3. Die Rechtssache hat auch keine grundsätzliche Bedeutung.

a) Es entspricht schon der bisherigen höchstrichterlichen Rechtsprechung (vgl. BFH in BFHE 153, 30, BStBl II 1989, 290) und ist letztlich eine Selbstverständlichkeit, daß das NATOTrStat von den jeweils dazu berufenen Behörden bzw. Gerichten eigenverantwortlich aus sich heraus auszulegen ist. Im übrigen ergibt sich nur aus Art. X Abs. 1 Satz 1 NATOTrStat, ob und wann Mitglieder fremder NATO-Truppen im Inland unbeschränkt steuerpflichtig sind. Dies ist keine Frage der Anwendung von US- amerikanischem Besatzungsrecht.

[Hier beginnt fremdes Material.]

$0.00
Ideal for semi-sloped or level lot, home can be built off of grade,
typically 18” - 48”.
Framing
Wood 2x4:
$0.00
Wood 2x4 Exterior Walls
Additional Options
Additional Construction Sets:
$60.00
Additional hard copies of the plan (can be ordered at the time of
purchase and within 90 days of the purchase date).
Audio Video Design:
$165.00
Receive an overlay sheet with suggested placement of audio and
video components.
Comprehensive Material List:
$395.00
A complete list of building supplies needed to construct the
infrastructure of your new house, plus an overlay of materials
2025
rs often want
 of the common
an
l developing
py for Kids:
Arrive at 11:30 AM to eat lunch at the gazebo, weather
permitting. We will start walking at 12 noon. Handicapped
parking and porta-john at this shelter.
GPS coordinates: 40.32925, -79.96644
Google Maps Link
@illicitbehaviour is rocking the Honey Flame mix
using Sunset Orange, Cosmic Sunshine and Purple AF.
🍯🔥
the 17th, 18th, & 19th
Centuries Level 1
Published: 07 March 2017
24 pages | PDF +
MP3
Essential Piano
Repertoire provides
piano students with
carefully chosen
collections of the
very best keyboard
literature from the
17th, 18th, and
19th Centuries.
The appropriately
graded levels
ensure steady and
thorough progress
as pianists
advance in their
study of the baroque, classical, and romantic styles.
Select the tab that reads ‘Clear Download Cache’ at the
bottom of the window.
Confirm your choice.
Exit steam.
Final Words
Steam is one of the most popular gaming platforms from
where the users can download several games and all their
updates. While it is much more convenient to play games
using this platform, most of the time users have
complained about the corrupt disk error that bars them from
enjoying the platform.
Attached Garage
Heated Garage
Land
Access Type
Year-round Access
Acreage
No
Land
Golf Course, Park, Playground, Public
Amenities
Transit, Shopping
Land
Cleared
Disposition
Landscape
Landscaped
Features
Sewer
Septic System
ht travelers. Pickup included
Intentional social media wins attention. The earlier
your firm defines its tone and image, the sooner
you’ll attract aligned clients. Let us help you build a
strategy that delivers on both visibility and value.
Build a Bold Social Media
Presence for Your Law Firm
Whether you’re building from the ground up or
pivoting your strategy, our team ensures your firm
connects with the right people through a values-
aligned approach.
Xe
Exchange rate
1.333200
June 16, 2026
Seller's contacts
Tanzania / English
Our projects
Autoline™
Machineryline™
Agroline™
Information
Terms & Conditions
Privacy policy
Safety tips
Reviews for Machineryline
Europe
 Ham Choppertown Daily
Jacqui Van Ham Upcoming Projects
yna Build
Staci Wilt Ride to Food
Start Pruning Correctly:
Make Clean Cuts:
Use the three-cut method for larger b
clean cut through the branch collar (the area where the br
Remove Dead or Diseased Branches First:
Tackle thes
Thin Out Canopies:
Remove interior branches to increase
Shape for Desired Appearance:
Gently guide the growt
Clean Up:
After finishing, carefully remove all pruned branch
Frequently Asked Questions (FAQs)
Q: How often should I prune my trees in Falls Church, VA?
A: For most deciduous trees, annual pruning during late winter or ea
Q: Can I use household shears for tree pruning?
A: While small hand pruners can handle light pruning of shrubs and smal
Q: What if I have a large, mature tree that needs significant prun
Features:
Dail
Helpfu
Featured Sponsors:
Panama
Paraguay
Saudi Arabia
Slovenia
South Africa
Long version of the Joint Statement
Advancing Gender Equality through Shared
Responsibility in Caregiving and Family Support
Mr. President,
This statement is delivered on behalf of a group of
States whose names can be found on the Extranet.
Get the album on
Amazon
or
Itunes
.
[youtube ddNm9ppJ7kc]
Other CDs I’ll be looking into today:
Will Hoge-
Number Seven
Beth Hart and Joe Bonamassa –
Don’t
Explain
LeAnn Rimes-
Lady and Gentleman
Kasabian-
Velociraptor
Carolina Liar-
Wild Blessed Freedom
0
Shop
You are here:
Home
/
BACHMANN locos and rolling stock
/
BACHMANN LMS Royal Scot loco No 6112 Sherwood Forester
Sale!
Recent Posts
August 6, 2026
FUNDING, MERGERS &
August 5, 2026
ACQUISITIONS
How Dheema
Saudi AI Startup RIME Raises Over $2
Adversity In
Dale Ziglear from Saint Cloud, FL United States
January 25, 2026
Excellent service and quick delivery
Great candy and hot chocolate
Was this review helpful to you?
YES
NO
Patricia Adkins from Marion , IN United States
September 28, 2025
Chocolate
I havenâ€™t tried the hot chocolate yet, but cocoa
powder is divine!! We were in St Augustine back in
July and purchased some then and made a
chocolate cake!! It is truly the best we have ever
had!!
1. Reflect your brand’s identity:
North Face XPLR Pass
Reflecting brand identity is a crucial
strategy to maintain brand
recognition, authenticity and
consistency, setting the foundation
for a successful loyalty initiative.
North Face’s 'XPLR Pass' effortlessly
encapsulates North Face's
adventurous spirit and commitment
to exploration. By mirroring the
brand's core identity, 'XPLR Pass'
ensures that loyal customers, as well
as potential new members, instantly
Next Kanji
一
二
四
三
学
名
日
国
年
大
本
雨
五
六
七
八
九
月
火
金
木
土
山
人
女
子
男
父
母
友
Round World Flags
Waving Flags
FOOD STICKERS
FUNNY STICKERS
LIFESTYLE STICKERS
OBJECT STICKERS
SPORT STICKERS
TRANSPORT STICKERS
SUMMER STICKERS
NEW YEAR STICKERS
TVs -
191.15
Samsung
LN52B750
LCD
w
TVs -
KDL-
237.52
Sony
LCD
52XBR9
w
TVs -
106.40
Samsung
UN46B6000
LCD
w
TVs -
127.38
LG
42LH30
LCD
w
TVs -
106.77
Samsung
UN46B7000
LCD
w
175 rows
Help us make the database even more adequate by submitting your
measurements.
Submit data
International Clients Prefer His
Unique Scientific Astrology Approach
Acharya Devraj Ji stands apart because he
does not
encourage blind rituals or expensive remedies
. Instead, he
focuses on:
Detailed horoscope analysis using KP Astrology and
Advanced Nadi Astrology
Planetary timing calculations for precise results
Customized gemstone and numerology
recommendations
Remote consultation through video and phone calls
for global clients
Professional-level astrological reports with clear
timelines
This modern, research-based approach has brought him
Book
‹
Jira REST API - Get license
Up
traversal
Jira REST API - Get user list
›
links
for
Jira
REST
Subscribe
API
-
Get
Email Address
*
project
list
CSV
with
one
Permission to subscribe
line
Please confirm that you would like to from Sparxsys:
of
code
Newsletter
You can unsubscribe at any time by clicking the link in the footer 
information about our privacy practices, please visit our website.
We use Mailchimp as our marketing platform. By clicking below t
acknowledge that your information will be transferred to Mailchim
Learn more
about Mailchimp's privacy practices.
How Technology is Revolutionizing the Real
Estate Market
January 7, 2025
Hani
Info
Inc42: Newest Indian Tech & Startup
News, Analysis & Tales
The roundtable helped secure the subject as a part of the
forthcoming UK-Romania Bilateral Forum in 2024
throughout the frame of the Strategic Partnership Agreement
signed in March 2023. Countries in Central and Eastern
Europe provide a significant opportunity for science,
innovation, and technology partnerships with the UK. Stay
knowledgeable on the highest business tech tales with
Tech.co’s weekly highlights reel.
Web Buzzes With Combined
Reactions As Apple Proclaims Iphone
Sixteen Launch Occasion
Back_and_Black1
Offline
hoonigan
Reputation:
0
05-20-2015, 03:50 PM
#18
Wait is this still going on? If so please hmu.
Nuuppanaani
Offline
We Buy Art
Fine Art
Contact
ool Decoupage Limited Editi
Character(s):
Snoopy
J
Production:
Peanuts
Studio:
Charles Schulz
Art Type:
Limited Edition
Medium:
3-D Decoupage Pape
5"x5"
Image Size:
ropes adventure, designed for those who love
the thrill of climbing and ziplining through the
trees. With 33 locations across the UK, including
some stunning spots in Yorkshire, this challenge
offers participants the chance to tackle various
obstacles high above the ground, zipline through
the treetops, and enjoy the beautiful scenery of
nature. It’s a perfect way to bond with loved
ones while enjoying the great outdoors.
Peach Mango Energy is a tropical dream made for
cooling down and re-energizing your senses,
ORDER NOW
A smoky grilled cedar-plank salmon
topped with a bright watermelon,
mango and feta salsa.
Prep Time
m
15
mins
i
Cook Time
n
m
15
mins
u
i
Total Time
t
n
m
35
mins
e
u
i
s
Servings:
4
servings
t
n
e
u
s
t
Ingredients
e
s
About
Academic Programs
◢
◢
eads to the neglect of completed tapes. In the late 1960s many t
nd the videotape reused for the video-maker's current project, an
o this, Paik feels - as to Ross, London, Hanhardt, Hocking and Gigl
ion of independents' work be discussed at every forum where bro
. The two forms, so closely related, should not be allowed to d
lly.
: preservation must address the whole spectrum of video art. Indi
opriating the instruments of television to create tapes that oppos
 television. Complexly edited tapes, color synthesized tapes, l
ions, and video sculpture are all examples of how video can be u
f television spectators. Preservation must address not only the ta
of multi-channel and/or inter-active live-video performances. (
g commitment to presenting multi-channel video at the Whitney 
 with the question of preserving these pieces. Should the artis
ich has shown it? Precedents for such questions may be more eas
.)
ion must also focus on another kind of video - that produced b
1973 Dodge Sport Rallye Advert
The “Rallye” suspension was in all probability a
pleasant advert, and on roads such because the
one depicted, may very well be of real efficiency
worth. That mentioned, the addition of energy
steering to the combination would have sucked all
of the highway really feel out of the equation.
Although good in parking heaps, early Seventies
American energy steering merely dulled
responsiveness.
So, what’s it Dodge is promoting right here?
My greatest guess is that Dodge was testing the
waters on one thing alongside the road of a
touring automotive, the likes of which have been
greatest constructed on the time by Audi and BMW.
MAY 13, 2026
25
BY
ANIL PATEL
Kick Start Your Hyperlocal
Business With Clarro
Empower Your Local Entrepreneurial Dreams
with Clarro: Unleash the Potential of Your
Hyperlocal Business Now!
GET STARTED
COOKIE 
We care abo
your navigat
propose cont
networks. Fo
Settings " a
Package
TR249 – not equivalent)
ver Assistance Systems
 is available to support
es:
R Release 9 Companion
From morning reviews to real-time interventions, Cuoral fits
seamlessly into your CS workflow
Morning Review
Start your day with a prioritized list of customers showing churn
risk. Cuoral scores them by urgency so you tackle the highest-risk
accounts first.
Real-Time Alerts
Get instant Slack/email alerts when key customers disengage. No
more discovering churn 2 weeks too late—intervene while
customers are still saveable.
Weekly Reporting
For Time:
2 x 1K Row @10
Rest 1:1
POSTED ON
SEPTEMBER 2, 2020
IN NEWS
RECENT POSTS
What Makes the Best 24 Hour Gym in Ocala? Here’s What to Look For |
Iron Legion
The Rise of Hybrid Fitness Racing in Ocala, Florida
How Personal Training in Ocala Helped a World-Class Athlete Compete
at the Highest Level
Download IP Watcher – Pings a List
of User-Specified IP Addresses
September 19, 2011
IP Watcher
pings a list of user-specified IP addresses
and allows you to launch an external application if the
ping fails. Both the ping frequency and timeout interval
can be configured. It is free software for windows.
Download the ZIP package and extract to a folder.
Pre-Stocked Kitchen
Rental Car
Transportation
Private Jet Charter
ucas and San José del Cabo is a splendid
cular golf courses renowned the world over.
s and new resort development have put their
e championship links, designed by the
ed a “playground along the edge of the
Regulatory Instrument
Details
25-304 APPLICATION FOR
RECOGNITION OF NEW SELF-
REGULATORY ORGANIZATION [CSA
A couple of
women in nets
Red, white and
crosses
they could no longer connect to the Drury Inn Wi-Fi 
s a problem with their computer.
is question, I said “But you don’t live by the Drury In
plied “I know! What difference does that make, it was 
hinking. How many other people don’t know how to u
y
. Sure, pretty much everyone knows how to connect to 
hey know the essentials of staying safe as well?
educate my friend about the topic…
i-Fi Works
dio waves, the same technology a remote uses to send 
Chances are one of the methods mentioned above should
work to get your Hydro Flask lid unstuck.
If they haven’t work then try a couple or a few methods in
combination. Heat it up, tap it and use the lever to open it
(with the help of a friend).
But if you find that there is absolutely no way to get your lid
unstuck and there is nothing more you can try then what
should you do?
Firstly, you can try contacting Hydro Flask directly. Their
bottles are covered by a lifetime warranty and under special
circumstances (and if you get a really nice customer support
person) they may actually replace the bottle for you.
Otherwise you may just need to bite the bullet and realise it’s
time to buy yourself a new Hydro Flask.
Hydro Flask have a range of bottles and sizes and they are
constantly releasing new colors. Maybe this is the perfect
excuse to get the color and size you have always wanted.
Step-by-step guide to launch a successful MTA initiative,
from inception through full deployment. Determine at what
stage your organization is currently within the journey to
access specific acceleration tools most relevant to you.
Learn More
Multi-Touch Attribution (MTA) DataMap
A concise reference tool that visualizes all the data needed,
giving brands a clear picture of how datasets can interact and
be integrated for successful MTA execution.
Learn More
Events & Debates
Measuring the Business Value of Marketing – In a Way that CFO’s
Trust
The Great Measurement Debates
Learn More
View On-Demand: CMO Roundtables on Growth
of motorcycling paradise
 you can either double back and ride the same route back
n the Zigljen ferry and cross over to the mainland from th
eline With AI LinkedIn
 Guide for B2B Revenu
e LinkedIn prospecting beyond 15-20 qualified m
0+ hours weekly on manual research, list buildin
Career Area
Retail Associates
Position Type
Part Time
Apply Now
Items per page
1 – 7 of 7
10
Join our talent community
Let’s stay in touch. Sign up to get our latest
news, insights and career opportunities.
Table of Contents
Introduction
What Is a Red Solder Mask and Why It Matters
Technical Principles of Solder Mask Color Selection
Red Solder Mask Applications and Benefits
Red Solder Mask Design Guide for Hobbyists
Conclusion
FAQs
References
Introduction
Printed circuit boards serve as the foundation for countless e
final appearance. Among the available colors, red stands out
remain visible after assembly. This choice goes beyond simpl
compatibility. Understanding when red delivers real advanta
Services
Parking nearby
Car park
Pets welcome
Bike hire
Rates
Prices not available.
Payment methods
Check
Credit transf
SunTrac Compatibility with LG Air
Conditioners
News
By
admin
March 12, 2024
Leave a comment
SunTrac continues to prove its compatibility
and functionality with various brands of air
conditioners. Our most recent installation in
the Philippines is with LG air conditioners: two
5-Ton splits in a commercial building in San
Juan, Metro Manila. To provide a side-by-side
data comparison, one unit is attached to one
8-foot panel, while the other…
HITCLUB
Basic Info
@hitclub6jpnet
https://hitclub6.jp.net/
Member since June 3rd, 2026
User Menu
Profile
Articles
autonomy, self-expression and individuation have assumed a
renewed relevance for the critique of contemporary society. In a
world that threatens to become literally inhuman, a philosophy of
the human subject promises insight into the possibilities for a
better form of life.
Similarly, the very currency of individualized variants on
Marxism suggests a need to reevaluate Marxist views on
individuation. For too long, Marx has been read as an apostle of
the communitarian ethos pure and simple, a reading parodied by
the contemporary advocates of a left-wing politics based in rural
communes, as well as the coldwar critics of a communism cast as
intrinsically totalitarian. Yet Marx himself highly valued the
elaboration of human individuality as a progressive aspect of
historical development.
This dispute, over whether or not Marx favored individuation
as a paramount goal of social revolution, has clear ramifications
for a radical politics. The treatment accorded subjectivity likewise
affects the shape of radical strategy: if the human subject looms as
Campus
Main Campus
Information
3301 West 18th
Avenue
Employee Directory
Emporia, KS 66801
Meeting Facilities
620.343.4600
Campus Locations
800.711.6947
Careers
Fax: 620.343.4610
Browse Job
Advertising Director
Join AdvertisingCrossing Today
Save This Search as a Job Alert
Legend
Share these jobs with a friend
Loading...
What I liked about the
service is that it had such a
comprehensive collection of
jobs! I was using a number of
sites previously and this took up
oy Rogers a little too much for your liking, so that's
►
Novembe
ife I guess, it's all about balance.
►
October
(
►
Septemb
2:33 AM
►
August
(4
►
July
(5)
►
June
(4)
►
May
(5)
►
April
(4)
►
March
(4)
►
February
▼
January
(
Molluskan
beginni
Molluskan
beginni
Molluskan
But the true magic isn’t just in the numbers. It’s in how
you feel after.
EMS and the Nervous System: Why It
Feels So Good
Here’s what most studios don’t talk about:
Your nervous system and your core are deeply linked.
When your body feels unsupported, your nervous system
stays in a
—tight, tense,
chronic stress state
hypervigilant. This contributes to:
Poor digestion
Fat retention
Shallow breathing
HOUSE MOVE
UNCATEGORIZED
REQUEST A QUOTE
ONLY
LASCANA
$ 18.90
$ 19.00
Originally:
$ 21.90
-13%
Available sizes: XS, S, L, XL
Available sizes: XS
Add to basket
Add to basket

Diese Rechtsfrage bedarf keiner weiteren Klärung.

b) Es entspricht auch der höchstrichterlichen Rechtsprechung, daß das Mitglied einer fremden NATO-Truppe sich in anderer Eigenschaft im Inland aufhalten und deshalb unbeschränkt steuerpflichtig sein kann (vgl. BFH in BFHE 153, 30, BStBl II 1989, 290; in BFH/NV 1988, 632; in BFH/NV 1990, 488; in BFH/NV 1992, 373). Auch insoweit fehlt es an der Klärungsbedürftigkeit der Rechtsfrage.